Anhand der Informationen:
• A. Geben Sie an, an welchem Wochentag Lukaschenko laut dem Text über die Prüfung der weißrussischen Streitkräfte die Beratung abhielt.
• B. Schreiben Sie den Text über Lukaschenkos Bilanz der Streitkräfteprüfung im Anschluss an seinen letzten Satz fort.

Extrahierter Text:
Europa

Lukaschenko: Weißrussland bereitet sich auf Krieg vor

Anfang dieses Jahres hat Weißrussland eine umfassende Prüfung seiner Streitkräfte durchgeführt. Präsident Alexander Lukaschenko zieht nun die Bilanz. Der Politiker lässt sich offenbar von dem bekannten lateinischen Sprichwort leiten: "Wenn du Frieden willst, rüste zum Krieg".
Lukaschenko: Weißrussland bereitet sich auf Krieg vorQuelle: Sputnik © JEWGENI BIJATOW

Weißrusslands Präsident Alexander Lukaschenko hat am Mittwoch eine Beratung abgehalten, um die Bilanz einer umfassenden Prüfung der Streitkräfte zu ziehen. Wie der Politiker hervorhob, habe es sich um die umfassendste und härteste Probe in der Geschichte des Landes gehandelt. Man habe die Teilnehmer in die maximal realistischen Kriegsbedingungen versetzt. Die Prüfung habe ohne Rücksicht auf die Uhrzeit, die Wetterverhältnisse und andere erschwerende Faktoren stattgefunden, betonte der Staatschef.

Die Härte der Aufgaben rechtfertige Lukaschenko mit dem Ernst der geopolitischen Situation. Während der Beratung schlug der Präsident einen kriegerischen Ton an, der sich mit dem berühmten lateinischen Sprichwort "Si vis pacem para bellum" oder zu Deutsch "Wenn du Frieden willst, rüste zum Krieg" resümieren ließe. Die örtlichen Medien zitierten Lukaschenko mit den Worten:

"Es kann keine Friedenszeit geben. Wir bereiten uns auf den Krieg vor."

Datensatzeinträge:

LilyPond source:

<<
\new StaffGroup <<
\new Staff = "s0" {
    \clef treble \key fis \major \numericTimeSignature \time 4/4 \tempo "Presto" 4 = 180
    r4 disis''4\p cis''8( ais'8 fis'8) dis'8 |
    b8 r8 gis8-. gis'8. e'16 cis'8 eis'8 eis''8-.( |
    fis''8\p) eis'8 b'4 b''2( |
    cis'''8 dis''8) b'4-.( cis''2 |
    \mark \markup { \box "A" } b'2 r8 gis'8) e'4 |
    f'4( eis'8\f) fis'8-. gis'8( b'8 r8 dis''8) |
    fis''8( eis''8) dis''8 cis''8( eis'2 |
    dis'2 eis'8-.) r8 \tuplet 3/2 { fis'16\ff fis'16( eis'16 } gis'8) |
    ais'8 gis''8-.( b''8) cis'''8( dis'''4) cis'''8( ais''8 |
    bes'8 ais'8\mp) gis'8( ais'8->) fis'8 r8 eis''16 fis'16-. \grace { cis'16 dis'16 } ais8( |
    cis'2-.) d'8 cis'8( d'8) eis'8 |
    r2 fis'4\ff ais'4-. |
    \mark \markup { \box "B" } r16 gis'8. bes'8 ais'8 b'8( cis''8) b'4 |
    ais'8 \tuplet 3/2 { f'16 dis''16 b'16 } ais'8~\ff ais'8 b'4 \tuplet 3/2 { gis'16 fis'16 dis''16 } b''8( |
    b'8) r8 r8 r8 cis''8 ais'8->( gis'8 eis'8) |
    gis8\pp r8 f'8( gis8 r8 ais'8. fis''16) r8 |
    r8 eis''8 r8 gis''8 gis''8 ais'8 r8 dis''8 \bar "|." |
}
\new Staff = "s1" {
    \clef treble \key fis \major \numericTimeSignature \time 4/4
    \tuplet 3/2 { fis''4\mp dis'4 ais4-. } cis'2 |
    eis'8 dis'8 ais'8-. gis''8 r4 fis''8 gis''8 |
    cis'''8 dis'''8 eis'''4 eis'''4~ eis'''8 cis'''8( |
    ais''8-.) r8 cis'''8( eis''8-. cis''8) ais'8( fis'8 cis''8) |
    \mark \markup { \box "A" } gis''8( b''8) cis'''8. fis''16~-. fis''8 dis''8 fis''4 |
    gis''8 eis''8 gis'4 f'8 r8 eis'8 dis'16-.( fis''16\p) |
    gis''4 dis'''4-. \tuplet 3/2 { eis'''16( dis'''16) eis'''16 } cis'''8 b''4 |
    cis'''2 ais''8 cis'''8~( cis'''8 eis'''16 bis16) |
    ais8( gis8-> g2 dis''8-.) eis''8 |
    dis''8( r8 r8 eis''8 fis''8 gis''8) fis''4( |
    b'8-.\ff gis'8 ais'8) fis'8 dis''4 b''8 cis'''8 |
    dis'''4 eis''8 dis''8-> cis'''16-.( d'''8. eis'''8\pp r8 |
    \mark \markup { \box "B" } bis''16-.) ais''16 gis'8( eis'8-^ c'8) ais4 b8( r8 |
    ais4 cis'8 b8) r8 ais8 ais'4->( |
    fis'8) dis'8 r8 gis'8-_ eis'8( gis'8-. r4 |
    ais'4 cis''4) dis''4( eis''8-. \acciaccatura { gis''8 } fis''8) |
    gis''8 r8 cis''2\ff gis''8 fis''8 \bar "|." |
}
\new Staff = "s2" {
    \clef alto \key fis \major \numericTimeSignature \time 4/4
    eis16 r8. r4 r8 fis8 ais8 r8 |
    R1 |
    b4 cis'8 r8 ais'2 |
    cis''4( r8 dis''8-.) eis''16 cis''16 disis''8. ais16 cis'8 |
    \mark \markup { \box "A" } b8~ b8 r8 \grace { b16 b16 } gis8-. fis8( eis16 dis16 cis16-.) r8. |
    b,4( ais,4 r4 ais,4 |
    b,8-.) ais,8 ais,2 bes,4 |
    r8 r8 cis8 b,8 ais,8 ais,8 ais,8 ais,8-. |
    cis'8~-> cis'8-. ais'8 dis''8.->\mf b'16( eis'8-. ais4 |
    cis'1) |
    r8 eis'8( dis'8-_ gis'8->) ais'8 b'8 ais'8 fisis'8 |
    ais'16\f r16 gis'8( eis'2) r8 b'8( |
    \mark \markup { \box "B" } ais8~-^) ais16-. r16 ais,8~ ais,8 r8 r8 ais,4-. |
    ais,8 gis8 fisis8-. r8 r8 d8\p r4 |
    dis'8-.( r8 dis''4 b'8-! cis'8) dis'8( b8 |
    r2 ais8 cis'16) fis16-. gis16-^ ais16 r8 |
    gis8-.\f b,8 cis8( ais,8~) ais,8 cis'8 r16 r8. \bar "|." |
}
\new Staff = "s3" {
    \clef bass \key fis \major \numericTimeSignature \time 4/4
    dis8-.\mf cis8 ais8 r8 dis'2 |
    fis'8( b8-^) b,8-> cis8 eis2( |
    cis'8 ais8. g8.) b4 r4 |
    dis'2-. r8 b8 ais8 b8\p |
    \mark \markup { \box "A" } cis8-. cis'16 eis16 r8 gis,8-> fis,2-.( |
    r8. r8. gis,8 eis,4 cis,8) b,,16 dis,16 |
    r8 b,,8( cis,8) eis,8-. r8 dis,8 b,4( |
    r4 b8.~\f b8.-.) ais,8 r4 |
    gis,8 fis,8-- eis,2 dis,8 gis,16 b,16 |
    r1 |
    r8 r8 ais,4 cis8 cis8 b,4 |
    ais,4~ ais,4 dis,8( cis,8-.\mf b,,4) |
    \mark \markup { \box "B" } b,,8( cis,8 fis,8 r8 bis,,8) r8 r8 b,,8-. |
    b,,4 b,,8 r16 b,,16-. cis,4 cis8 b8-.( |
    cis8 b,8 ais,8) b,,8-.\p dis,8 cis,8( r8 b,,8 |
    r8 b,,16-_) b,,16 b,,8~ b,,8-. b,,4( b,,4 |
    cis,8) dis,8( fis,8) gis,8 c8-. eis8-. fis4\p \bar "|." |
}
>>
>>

Lösungen zur Übung:
• A. Am Mittwoch.

• B.
Letztendlich seien die Streitkräfte, die das Volk mit seinen Steuern unterhalte, für den Ernstfall da, betonte der Staatschef. Nichtsdestoweniger sollten sich alle Bürger über Folgendes klar werden:

"Wir sind absolut gegen den Krieg. Insbesondere unsere Offiziere, unsere Soldaten, unsere Streitkräfte. Denn wir wissen, was Krieg bedeutet."

Sollte irgendjemand Weißrussland ins Fadenkreuz nehmen, würden die weißrussischen Streitkräfte darauf antworten, erklärte Lukaschenko und fügte hinzu:

"Ich will, dass meine Untergebenen kriegsbereit sind. Wenn wir kriegsbereit sein werden, dann wird man Angst vor uns haben."

Die umfassende Prüfung der weißrussischen Streitkräfte war im Auftrag des Staatschefs am 16. Januar überraschend ausgerufen worden. Eine Besonderheit war unter anderem, dass Lukaschenko die Kampfbereitschaft der Truppen direkt, das heißt ohne Vermittlung des Verteidigungsministeriums und des Generalstabs, begutachtete.